In-Hospital CPR Quality
Many studies have shown that in-hospital CPR quality is variable and devices that provide audio and visual feedback improve CPR quality. These CPR quality feedback devices are on units throughout the health system to improve CPR quality during a cardiac arrest and to help us determine how to improve CPR performance in the in-hospital setting.
There are many inflammatory events that occur during and after a patient has a cardiac arrest and has return of spontaneous circulation (ROSC). To help determine some of the biomarkers involved, we analyze blood from cardiac arrest patients who regain a pulse at the time of ROSC and at a variety of time points over 72 hours. By performing these blood tests we hope to determine how these biomarkers are involved in the post-arrest phase and if there is a correlation between these biomarkers and outcome.
To determine what factors affect the quality of CPR by trained rescuers, we perform simulated manikin studies recruiting medical students, doctors, nurses and other healthcare professionals. Using CPR quality recording devices, we can analyze provider CPR and assess areas that can be improved upon with training, or determine areas that require further investigation.

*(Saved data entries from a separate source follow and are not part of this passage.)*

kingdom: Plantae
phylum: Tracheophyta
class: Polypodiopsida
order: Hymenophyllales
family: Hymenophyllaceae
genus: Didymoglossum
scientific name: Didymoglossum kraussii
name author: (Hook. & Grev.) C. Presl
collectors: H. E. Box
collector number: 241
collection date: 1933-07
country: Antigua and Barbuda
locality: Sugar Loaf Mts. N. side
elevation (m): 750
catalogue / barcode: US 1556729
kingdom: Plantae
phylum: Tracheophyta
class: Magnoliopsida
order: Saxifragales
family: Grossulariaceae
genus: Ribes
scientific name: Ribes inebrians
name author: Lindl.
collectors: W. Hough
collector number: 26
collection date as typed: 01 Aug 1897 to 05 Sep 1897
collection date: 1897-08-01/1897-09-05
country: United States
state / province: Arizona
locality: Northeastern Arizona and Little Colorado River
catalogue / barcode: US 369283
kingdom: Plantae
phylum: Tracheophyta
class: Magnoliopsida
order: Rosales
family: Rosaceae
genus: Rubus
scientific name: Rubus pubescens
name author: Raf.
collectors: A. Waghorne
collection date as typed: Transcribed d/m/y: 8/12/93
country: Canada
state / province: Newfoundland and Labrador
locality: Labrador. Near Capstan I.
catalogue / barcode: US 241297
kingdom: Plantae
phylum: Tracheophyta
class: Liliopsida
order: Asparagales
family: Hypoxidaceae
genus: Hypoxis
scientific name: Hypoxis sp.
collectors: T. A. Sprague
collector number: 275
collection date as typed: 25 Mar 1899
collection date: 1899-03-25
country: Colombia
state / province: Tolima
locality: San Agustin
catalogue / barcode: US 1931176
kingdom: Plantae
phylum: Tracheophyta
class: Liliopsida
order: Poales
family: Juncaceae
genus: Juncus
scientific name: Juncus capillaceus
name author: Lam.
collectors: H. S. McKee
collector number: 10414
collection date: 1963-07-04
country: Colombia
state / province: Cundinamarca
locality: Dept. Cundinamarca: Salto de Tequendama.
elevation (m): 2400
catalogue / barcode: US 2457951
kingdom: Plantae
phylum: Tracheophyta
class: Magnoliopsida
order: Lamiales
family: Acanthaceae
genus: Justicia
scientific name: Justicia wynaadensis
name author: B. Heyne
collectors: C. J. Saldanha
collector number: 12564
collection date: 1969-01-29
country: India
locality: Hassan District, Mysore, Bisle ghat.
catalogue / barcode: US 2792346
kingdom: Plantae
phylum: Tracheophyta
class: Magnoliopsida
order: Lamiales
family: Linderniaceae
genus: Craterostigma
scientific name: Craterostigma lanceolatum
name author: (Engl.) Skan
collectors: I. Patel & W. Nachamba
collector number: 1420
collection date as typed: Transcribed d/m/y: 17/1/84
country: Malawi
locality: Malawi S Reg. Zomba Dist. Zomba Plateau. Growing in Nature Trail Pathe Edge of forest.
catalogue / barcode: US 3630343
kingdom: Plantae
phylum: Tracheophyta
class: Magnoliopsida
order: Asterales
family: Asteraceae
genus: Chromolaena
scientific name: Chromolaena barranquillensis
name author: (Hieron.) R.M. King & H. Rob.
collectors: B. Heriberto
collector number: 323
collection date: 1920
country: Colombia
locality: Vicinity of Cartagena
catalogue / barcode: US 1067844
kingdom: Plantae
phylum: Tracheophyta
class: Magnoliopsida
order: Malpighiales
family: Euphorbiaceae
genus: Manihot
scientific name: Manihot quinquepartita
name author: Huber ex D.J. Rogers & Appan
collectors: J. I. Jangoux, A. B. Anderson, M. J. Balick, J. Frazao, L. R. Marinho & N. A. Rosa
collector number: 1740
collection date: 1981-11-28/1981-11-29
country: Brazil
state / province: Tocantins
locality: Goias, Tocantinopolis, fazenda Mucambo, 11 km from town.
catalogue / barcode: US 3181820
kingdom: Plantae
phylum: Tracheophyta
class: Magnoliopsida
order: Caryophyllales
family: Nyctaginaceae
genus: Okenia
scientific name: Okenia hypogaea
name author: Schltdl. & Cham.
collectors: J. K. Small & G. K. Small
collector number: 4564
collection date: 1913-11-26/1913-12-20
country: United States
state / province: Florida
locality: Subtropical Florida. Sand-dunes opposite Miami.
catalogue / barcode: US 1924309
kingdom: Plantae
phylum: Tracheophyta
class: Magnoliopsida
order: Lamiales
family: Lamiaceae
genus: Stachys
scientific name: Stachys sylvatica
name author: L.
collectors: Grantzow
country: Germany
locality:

Targeted Temperature Management (TTM) has been shown to dramatically improve survival in patients who regain their pulse after a cardiac arrest; however, determining who ultimately will do well and who will do poorly is still extremely difficult. One area being examined currently is the use of bispectral index monitoring (BIS) in this patient population. BIS is routinely used in the operating room setting to determine adequate sedation, although its usefulness during TTM is unknown. We have examined the use of BIS and patient outcome, although more studies need to be performed to determine its usefulness in with TTM.
The advent of targeted temperature management (TTM) has led to an increase of post-cardiac arrest survivors, yet there is often variable neurologic recovery for these patients. Few studies have quantitatively evaluated TTM-treated arrest survivors for long-term neurocognitive deficits. Using a validated computer-based neurocognitive battery, we examine survivors who underwent TTM and those who had not undergone TTM to determine what motor and sensory deficits exist and the extent of those deficits.
Benjamin S. Abella MD, MPhil firstname.lastname@example.org
Marion Leary, BSN, RN email@example.com
CPR Hospital-Initiated Training Project (CHIP)
Since approximately 80% of all out-of-hospital cardiac arrest occur in the home environment, CPR training is important for those with family members or friends at risk for cardiac arrest. The goal of CHIP is to use the hospital as a unique "point of capture" to empower at-risk families with the skill of CPR. We offer CPR training on the cardiology and telemetry wards of three University of Pennsylvania Health System hospitals (Hospital of the University of Pennsylvania, Pennsylvania Hospital, and Penn Presbyterian Medical Center), with the goal of developing a sustainable CPR training model by utilizing resources within the hospital.
Community: Significant disparities in cardiovascular health education exist among various populations within the United States. We partner with community based organizations and church leadership to organize CPR training sessions for members of these communities in the Philadelphia area. For example, in 2009 we helped run an event at the Philadelphia City Hall where numerous Philadelphia City employees received CPR Anytime training. We also support community-wide initiatives like Heart Safe Philadelphia, which combines members from the Hospital of the University of Pennsylvania, Children's Hospital of Philadelphia, Philadelphia EMS, police and fire departments, school districts, and other groups to improve heart health education for community members.
Blewer, A.L., Leary, M., Decker, C.S., Andersen, J.C., Fredericks, A.C., Bobrow, B.J., Abella, B.S. (2010).
Cardiopulmonary resuscitation training of family members before hospital discharge using video self-instruction: a feasibility trial.
Journal of Hospital Medicine. [Epub ahead of print] PMID: 21061423
Penn Alliance for Therapeutic Hypothermia (PATH)
Penn's Center for Resuscitation Science has created the first national U.S. clinical registry focused on therapeutic hypothermia after cardiac arrest.
PATH includes information on cardiac arrest events occurring in the pre-hospital and in-hospital settings and will focus extensively on those patients who have undergone therapeutic hypothermia (TH) after initial resuscitation form cardiac arrest.
PATH is a web-based registry that will allow institution's to benchmark against other institutions across the country. The purpose of this database is to have a comprehensive look at cardiac arrest care and outcomes in those patients undergoing TH. The database will also be open for research proposals for those participating in PATH.